/qStudy

Annotation portal for medical images made using magic of 3d slicer, VNC and web apps.

Primary LanguageJavaScript

qStudy

A web app to conduct studies for medical images made using magic of 3d slicer, VNC and web apps.

Installation

To proceed with installation docker and docker-compose are required.

Build the docker image from the docker-compose.yml file as follows:

docker-compose build

Usage

  1. Create a data direcotry and move all the DICOM files (.nii.gz files) to that data folder. Also, add db_nii.csv file to data directory with UID and DICOM file path for each data file inside the data directory.

    A sample of the db_nii.csv file should look like

    uid,filepath
    1.2.3.4.5,/root/data/1.2.3.4.5.nii.gz
    

    We mount this data volume to the data directory inside the docker container.

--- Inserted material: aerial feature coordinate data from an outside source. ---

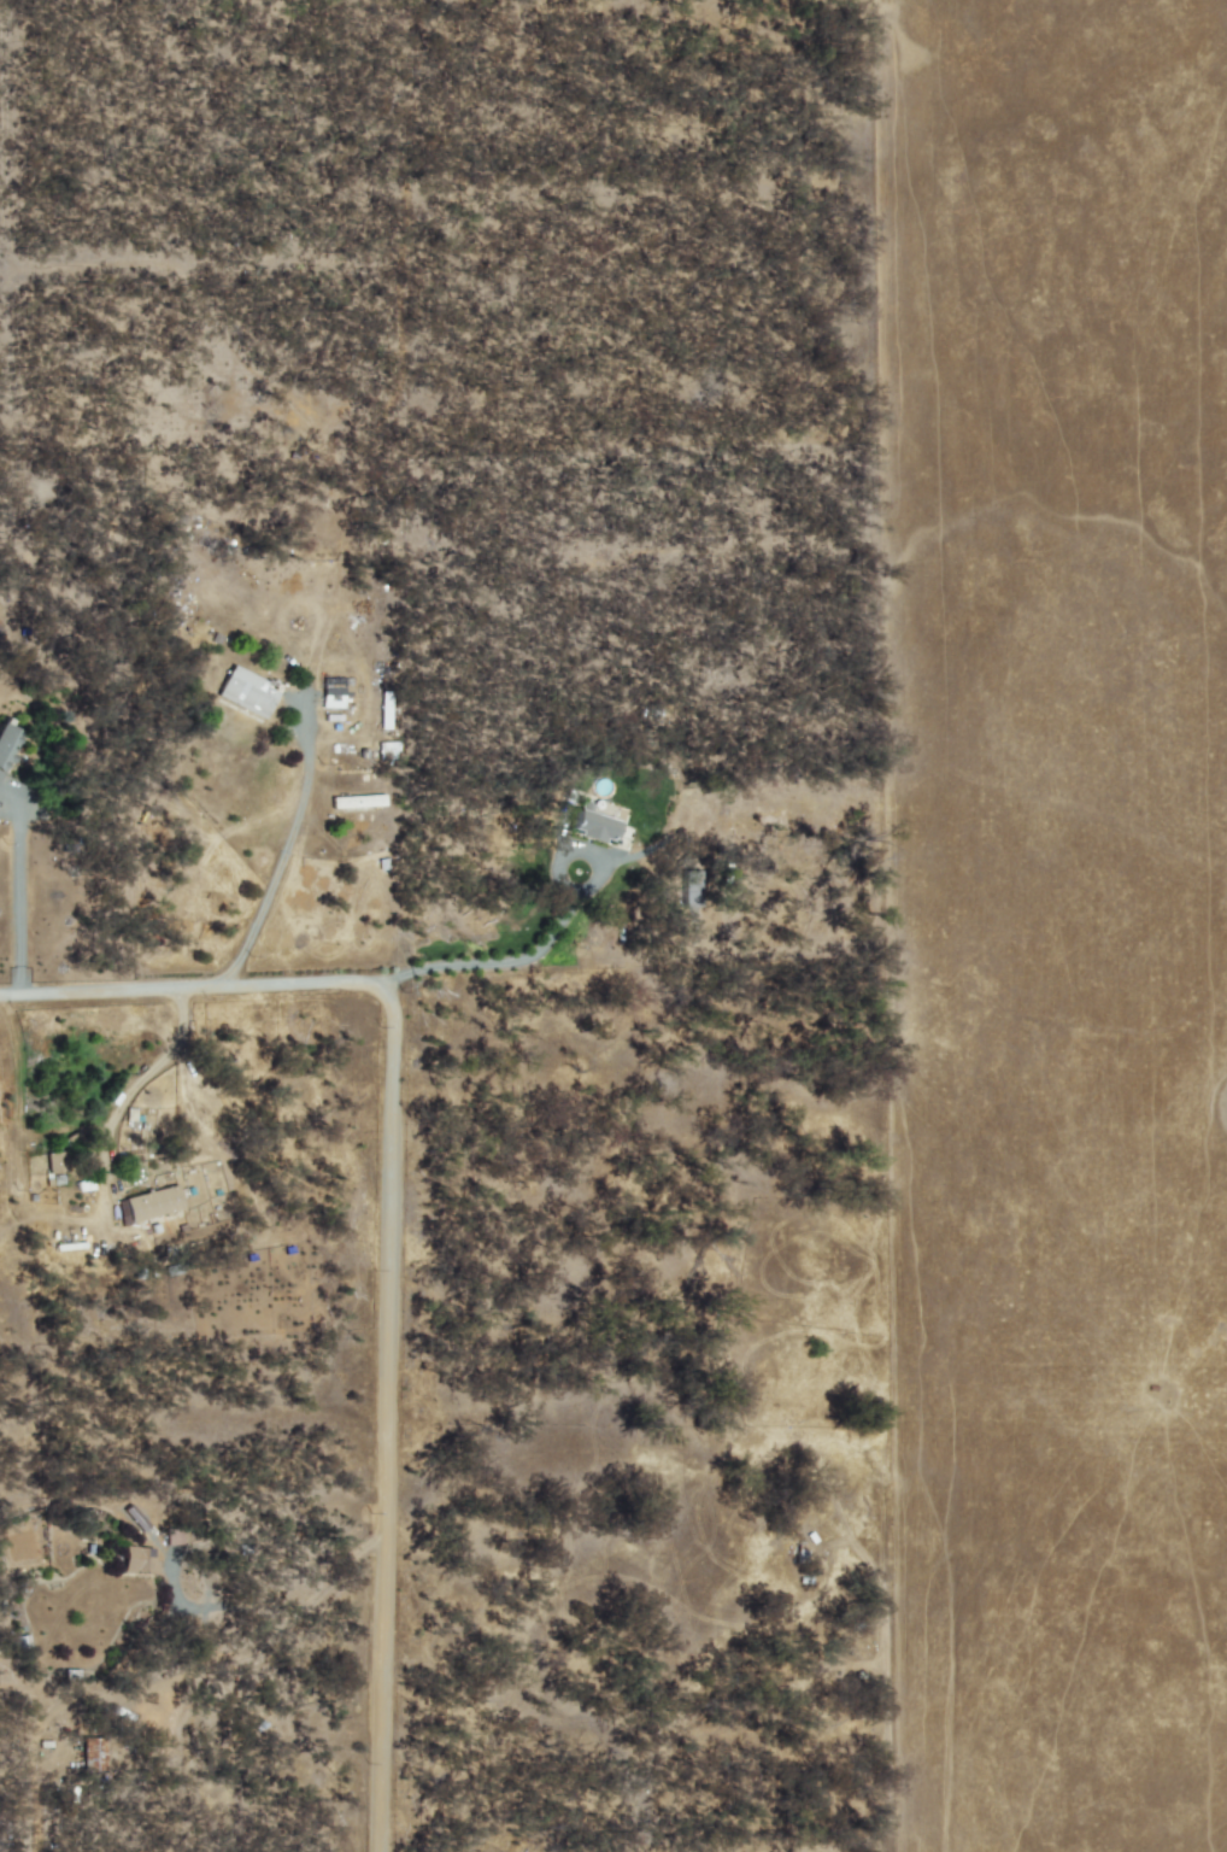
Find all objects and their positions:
building: (248, 690)
building: (336, 691)
building: (7, 744)
building: (593, 826)
road: (281, 854)
building: (689, 888)
road: (16, 890)
road: (501, 954)
road: (145, 1071)
building: (55, 1163)
building: (149, 1204)
road: (394, 1215)
building: (135, 1517)
building: (173, 1536)
building: (139, 1560)
road: (888, 1747)
building: (94, 1754)

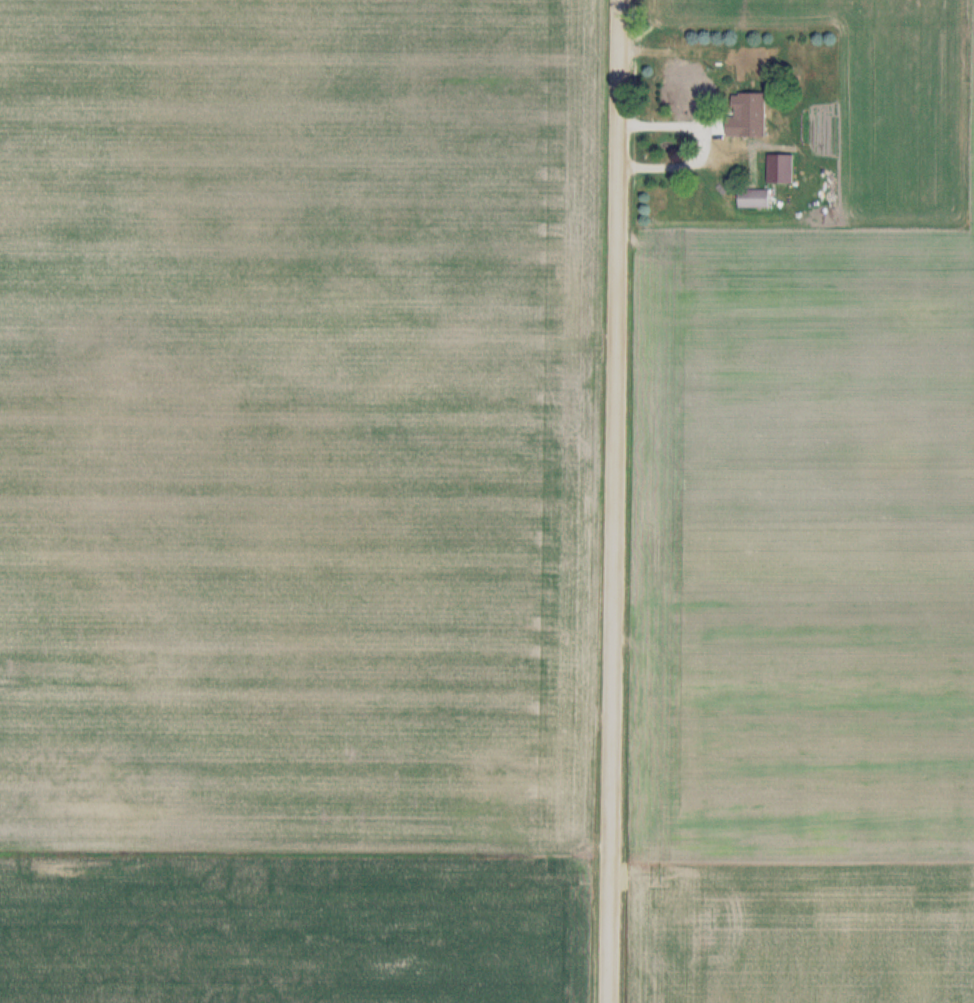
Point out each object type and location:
building: (691, 95)
building: (782, 170)
building: (755, 200)
road: (626, 501)

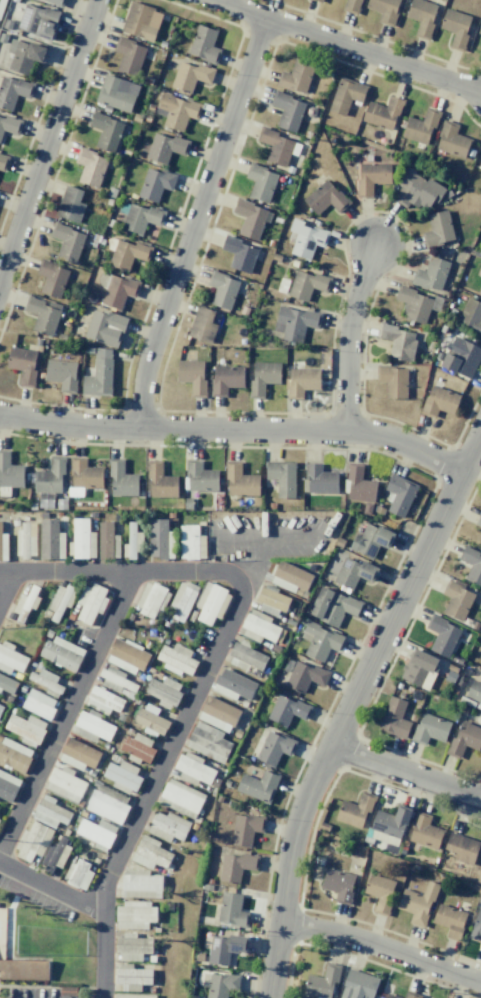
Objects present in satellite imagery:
building: (317, 0)
building: (55, 2)
building: (1, 4)
building: (352, 5)
building: (384, 9)
building: (422, 16)
building: (38, 21)
building: (139, 21)
building: (456, 27)
building: (479, 29)
building: (204, 44)
road: (348, 46)
building: (23, 55)
building: (129, 56)
building: (190, 76)
building: (296, 77)
building: (12, 91)
building: (116, 93)
building: (345, 95)
building: (287, 110)
building: (177, 111)
building: (383, 113)
building: (9, 125)
building: (421, 127)
building: (105, 130)
road: (48, 138)
building: (450, 139)
building: (275, 146)
building: (164, 147)
building: (3, 162)
building: (480, 163)
building: (90, 167)
building: (371, 177)
building: (260, 182)
building: (156, 183)
building: (416, 189)
building: (326, 197)
building: (70, 204)
building: (140, 218)
building: (249, 218)
road: (194, 220)
building: (437, 228)
building: (306, 239)
building: (67, 242)
building: (126, 253)
building: (239, 253)
building: (431, 274)
building: (51, 277)
building: (307, 285)
building: (222, 289)
building: (479, 289)
building: (116, 290)
building: (414, 303)
building: (41, 315)
building: (471, 316)
building: (296, 322)
building: (202, 325)
building: (105, 327)
road: (347, 333)
building: (397, 341)
building: (461, 357)
building: (23, 365)
building: (63, 374)
building: (99, 374)
building: (192, 376)
building: (263, 377)
building: (226, 379)
building: (302, 381)
building: (392, 381)
building: (439, 402)
road: (234, 427)
building: (10, 471)
building: (84, 474)
building: (49, 476)
building: (200, 476)
building: (281, 477)
building: (121, 479)
building: (159, 480)
building: (318, 480)
building: (240, 481)
building: (359, 484)
building: (400, 494)
building: (479, 520)
building: (25, 539)
building: (158, 539)
building: (50, 540)
building: (81, 540)
building: (370, 540)
building: (107, 541)
building: (132, 542)
building: (191, 543)
building: (3, 546)
building: (472, 564)
road: (114, 571)
building: (354, 572)
building: (290, 578)
road: (7, 585)
building: (456, 599)
building: (150, 600)
building: (182, 600)
building: (60, 601)
building: (271, 602)
building: (90, 603)
building: (211, 603)
building: (24, 604)
building: (333, 606)
building: (260, 628)
building: (442, 635)
building: (320, 641)
building: (60, 653)
building: (126, 656)
building: (245, 658)
building: (10, 659)
building: (176, 659)
building: (420, 669)
building: (304, 676)
building: (45, 680)
building: (116, 680)
building: (7, 684)
building: (233, 685)
building: (474, 691)
building: (164, 692)
building: (103, 701)
building: (38, 704)
road: (349, 704)
building: (0, 708)
road: (66, 710)
building: (286, 710)
building: (218, 714)
building: (394, 718)
building: (150, 720)
building: (92, 727)
building: (26, 729)
building: (429, 729)
building: (464, 738)
building: (208, 742)
building: (137, 748)
building: (274, 748)
building: (78, 754)
building: (14, 755)
road: (405, 772)
building: (122, 776)
road: (154, 778)
building: (64, 784)
building: (258, 785)
building: (8, 786)
building: (110, 793)
building: (180, 798)
building: (106, 807)
building: (355, 809)
building: (49, 812)
building: (387, 825)
building: (167, 826)
building: (323, 826)
building: (245, 829)
building: (424, 831)
building: (96, 833)
building: (32, 842)
building: (462, 848)
building: (149, 853)
building: (55, 855)
building: (319, 861)
building: (236, 866)
building: (78, 874)
building: (140, 884)
building: (338, 885)
road: (50, 887)
building: (380, 893)
building: (418, 902)
building: (231, 910)
building: (134, 915)
building: (449, 920)
building: (476, 928)
building: (132, 947)
building: (225, 947)
road: (383, 949)
building: (24, 970)
building: (132, 977)
building: (322, 982)
building: (221, 985)
building: (358, 985)
building: (411, 995)
building: (134, 996)
building: (390, 996)
building: (429, 997)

  2. Create and run a docker container based on the docker image we build.

    Run with logs.

    docker-compose up.
    

    Run in the detached mode.

    docker-compose up -d
    
  3. Once docker container is up and running, 3d slicer can be accessed via VNC viewer at 127.0.0.1:5900.

    VNC Viewer

    Note: The default password for VNC viewer is vncpassword@123 which can be configured in docker-compose.yml before building a docker image.

  4. Open a new tab in the terminal and interact with the Flask API. We can load data into the 3d slicer tool as follows:

    Load DICOM file

    Note: In case of a failure or issues faced, perform docker-compose down and docker-compose up.